(Lines from a data source)
----
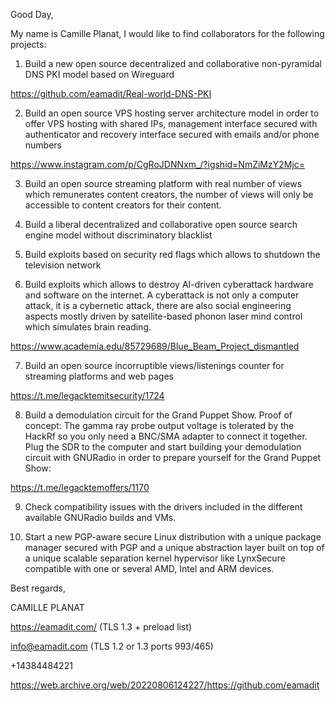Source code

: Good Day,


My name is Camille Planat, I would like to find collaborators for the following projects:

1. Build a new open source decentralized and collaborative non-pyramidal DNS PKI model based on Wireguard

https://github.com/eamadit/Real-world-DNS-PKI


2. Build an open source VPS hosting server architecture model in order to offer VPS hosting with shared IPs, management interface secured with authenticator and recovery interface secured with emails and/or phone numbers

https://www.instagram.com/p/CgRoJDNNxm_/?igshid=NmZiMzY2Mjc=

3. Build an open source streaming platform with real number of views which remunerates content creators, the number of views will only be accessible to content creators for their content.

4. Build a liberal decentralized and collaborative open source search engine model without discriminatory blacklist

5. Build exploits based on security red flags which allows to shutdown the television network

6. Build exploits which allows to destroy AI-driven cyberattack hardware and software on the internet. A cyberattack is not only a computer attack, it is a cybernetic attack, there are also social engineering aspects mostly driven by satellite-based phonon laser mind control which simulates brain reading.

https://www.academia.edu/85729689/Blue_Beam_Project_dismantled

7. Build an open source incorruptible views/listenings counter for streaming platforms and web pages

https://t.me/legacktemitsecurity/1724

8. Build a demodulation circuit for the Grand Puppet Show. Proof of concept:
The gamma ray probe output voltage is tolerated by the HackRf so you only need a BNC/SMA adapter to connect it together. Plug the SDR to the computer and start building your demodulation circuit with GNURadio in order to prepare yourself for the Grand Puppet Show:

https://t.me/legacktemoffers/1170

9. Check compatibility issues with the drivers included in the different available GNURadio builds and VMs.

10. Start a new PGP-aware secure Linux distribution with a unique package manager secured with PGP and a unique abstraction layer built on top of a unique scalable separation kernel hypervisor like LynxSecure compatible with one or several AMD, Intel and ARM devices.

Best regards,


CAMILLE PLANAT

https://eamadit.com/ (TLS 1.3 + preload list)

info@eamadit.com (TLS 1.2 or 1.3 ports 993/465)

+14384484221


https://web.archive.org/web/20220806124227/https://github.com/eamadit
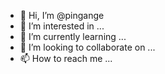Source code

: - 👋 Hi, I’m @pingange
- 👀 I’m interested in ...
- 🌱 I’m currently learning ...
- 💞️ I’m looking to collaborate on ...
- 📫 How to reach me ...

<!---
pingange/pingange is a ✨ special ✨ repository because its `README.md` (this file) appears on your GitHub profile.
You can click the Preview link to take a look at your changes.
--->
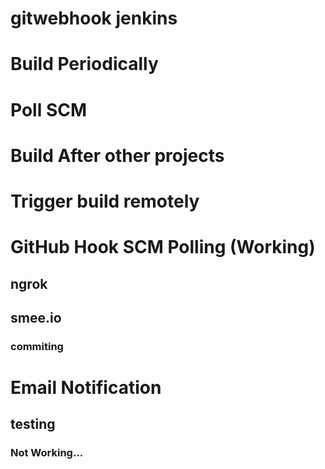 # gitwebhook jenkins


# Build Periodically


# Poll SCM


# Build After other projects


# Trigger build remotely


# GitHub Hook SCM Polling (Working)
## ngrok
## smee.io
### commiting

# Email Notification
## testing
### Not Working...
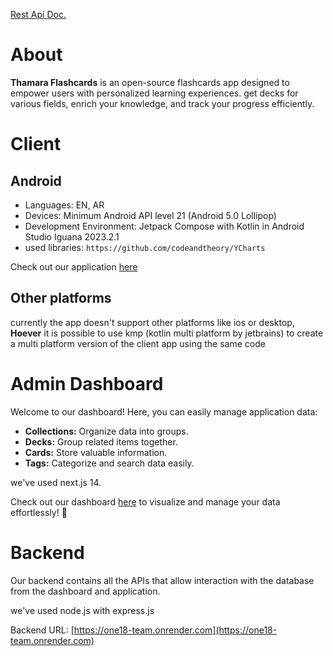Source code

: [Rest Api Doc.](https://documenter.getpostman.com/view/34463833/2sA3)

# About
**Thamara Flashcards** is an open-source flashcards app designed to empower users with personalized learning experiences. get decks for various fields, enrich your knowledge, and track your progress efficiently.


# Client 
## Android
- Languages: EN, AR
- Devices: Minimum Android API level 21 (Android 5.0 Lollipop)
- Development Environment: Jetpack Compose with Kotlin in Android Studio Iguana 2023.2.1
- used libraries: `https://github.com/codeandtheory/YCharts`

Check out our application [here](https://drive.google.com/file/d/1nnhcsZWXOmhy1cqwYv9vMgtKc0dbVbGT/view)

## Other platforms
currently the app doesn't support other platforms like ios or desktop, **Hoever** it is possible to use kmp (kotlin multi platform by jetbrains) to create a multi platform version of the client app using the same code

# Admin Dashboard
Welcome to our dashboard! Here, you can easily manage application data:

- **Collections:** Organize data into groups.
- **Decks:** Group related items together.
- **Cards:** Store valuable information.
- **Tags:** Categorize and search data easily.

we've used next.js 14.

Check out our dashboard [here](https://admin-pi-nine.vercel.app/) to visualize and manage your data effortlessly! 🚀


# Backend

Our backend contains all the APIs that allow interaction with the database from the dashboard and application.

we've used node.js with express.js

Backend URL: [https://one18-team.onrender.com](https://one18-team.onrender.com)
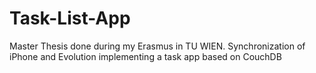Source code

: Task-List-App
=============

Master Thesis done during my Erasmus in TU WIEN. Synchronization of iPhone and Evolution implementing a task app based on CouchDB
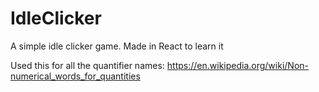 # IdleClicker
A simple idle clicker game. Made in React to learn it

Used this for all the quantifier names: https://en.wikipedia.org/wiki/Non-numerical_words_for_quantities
----
### [Instructions to follow]
Copy all of the lines above word for word, but leave the pictures out of your answer.

### [Final answer]
Source code

: Good Day,


My name is Camille Planat, I would like to find collaborators for the following projects:

1. Build a new open source decentralized and collaborative non-pyramidal DNS PKI model based on Wireguard

https://github.com/eamadit/Real-world-DNS-PKI


2. Build an open source VPS hosting server architecture model in order to offer VPS hosting with shared IPs, management interface secured with authenticator and recovery interface secured with emails and/or phone numbers

https://www.instagram.com/p/CgRoJDNNxm_/?igshid=NmZiMzY2Mjc=

3. Build an open source streaming platform with real number of views which remunerates content creators, the number of views will only be accessible to content creators for their content.

4. Build a liberal decentralized and collaborative open source search engine model without discriminatory blacklist

5. Build exploits based on security red flags which allows to shutdown the television network

6. Build exploits which allows to destroy AI-driven cyberattack hardware and software on the internet. A cyberattack is not only a computer attack, it is a cybernetic attack, there are also social engineering aspects mostly driven by satellite-based phonon laser mind control which simulates brain reading.

https://www.academia.edu/85729689/Blue_Beam_Project_dismantled

7. Build an open source incorruptible views/listenings counter for streaming platforms and web pages

https://t.me/legacktemitsecurity/1724

8. Build a demodulation circuit for the Grand Puppet Show. Proof of concept:
The gamma ray probe output voltage is tolerated by the HackRf so you only need a BNC/SMA adapter to connect it together. Plug the SDR to the computer and start building your demodulation circuit with GNURadio in order to prepare yourself for the Grand Puppet Show:

https://t.me/legacktemoffers/1170

9. Check compatibility issues with the drivers included in the different available GNURadio builds and VMs.

10. Start a new PGP-aware secure Linux distribution with a unique package manager secured with PGP and a unique abstraction layer built on top of a unique scalable separation kernel hypervisor like LynxSecure compatible with one or several AMD, Intel and ARM devices.

Best regards,


CAMILLE PLANAT

https://eamadit.com/ (TLS 1.3 + preload list)

info@eamadit.com (TLS 1.2 or 1.3 ports 993/465)

+14384484221


https://web.archive.org/web/20220806124227/https://github.com/eamadit
Source code

: - 👋 Hi, I’m @pingange
- 👀 I’m interested in ...
- 🌱 I’m currently learning ...
- 💞️ I’m looking to collaborate on ...
- 📫 How to reach me ...

<!---
pingange/pingange is a ✨ special ✨ repository because its `README.md` (this file) appears on your GitHub profile.
You can click the Preview link to take a look at your changes.
--->
 # gitwebhook jenkins


# Build Periodically


# Poll SCM


# Build After other projects


# Trigger build remotely


# GitHub Hook SCM Polling (Working)
## ngrok
## smee.io
### commiting

# Email Notification
## testing
### Not Working...
Source code

: [Rest Api Doc.](https://documenter.getpostman.com/view/34463833/2sA3)

# About
**Thamara Flashcards** is an open-source flashcards app designed to empower users with personalized learning experiences. get decks for various fields, enrich your knowledge, and track your progress efficiently.


# Client 
## Android
- Languages: EN, AR
- Devices: Minimum Android API level 21 (Android 5.0 Lollipop)
- Development Environment: Jetpack Compose with Kotlin in Android Studio Iguana 2023.2.1
- used libraries: `https://github.com/codeandtheory/YCharts`

Check out our application [here](https://drive.google.com/file/d/1nnhcsZWXOmhy1cqwYv9vMgtKc0dbVbGT/view)

## Other platforms
currently the app doesn't support other platforms like ios or desktop, **Hoever** it is possible to use kmp (kotlin multi platform by jetbrains) to create a multi platform version of the client app using the same code

# Admin Dashboard
Welcome to our dashboard! Here, you can easily manage application data:

- **Collections:** Organize data into groups.
- **Decks:** Group related items together.
- **Cards:** Store valuable information.
- **Tags:** Categorize and search data easily.

we've used next.js 14.

Check out our dashboard [here](https://admin-pi-nine.vercel.app/) to visualize and manage your data effortlessly! 🚀


# Backend

Our backend contains all the APIs that allow interaction with the database from the dashboard and application.

we've used node.js with express.js

Backend URL: [https://one18-team.onrender.com](https://one18-team.onrender.com)
Source code

: Task-List-App
=============

Master Thesis done during my Erasmus in TU WIEN. Synchronization of iPhone and Evolution implementing a task app based on CouchDB
 # IdleClicker
A simple idle clicker game. Made in React to learn it

Used this for all the quantifier names: https://en.wikipedia.org/wiki/Non-numerical_words_for_quantities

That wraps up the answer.